Pourtant, le prisonnier vit dans une attente permanente, de la soupe, de la nuit qui mettra fin, provisoirement, aux souffrances du travail forcé.

  1. La perte des repères temporels
    La chronologie du récit n'est pas rigoureuse. Les événements du chapitre 3, p. ex, se passent avant ceux du chapitre 2. Les repères chronologiques au Lager sont surtout le temps qu'il fait (la neige, la pluie, le soleil, qui sont d'une si grande conséquence sur la vie et les souffrance des prisonniers), et les rythmes de la journée (voir exposé : Une journée au Lager). Un temps cyclique, sorte d'éternel retour, a remplacé le temps linéaire. Chaque jour apporte son lot de répétition, du lever au coucher. Ainsi, la nuit, les allées et venues vers le seau permettent de compter les heures.

LE TEMPS SE REMET EN MARCHE.

  1. Le retour du temps linéaire
    Les repères chronologiques réapparaissent au chapitre 10 (l'Examen de chimie) ; ces événements concernent la vie au Lager.
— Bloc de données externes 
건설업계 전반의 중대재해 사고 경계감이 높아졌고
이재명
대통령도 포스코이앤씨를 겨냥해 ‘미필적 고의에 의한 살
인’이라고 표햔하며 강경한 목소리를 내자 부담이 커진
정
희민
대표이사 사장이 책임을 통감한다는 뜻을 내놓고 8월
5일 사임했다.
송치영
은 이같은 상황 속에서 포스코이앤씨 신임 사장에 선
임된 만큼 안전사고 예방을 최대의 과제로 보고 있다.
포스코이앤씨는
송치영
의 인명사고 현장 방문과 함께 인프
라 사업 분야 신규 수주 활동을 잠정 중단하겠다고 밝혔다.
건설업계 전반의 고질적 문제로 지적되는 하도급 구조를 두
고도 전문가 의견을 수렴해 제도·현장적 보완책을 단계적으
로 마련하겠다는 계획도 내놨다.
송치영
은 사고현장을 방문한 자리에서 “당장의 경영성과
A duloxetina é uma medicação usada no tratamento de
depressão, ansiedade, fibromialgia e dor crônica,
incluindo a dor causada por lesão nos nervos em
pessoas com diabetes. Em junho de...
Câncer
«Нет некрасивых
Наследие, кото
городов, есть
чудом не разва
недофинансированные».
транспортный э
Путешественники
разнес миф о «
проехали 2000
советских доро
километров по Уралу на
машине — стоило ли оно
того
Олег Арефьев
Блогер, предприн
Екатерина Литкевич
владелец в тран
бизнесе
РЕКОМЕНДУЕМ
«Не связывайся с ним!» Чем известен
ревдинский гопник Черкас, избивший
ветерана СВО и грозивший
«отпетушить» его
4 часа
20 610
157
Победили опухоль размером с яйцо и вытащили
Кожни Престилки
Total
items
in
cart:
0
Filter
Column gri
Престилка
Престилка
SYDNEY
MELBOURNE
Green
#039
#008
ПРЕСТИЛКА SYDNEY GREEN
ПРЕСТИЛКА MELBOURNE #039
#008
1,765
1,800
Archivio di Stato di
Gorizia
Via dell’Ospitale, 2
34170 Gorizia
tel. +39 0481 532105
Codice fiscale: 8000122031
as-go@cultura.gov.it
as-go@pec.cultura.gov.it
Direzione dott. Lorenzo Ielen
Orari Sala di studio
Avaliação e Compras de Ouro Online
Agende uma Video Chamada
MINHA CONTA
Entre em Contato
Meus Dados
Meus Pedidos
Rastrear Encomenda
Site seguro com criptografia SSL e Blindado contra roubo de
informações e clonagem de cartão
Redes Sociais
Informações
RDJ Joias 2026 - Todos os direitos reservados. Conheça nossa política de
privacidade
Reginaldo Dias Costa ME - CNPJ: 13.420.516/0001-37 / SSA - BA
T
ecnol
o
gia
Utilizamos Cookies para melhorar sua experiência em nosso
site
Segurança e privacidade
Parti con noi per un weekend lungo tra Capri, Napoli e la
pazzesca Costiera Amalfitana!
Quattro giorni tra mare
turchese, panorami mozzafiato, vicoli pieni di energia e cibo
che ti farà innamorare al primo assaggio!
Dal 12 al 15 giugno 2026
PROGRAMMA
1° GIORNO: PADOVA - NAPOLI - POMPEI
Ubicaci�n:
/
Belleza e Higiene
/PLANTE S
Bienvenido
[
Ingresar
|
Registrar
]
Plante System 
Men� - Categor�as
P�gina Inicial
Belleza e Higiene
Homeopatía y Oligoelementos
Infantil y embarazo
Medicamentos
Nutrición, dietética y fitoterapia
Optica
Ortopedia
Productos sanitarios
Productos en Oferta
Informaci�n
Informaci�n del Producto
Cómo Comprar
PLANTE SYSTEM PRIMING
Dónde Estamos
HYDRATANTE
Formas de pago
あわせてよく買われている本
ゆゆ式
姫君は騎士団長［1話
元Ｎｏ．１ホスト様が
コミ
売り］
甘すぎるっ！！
Nous apprenons ce qui s'est passé en octobre, en décembre : l'examen de chimie, la rencontre avec Pikolo, les premiers bombardements d'août 1944, la "grande sélection" d'octobre 1944, la dernière pendaison, et enfin, en un seul chapitre, l'évacuation du camp et la libération des derniers détenus, dont le narrateur.
    A partir du chapitre 12 (bombardements de l'été) et surtout du chapitre 15 (l'avancée des Russes, perceptibles aux vibrations que provoque l'artillerie),on parle pour la première fois au Lager des événements extérieurs. Le monde extérieur (débarquement en Normandie, offensive russe) recommence à exister pour les prisonniers.

  2. Le temps de l'action
    Dans le chapitre 17, qui clôt le livre, la chronologie devient très précise, les événements sont décrits jour par jour, et même heure par heure. Les détenus malades, ou ceux qui n'ont pas voulu être évacués, abandonnés dans le Lager, doivent attendre la fin des événements extérieurs pour voir changer leur situation, mais en même temps, s'ils veulent survivre, il leur faut agir. Ils appartiennent à nouveau au temps historique ; et l'espoir renaît.

  3. Une fin (in)espérée
    La description de l'arrivée des Russes est très brève (p. 186 : deux lignes !) ; les survivants se divisent en deux groupes : les naufragés et les rescapés.Cinq meurent dans les jours qui suivent la libération du camp ; les cinq autres survivront et rentreront chez eux (parmi eux : le narrateur, Charles et Arthur).
    La dernière phrase du récit nous ramène brusquement dans le présent du narrateur, et dans un avenir retrouvé :

"Quant à Charles, il a repris sa profession d'instituteur ; nous avons échangé de longues lettres, et j'espère bien le revoir un jour." (p. 186)

CONCLUSION :

Le temps est perçu comme interminable par les détenus ; les jours se succèdent et se ressemblent à tel point, au Lager, qu'ils perdent la notion du temps. Le temps a perdu sa structure linéaire ; il n'offre plus ni espoir ni perspective. Redevenir homme, dans le dernier chapitre, c'est aussi se réapproprier le temps.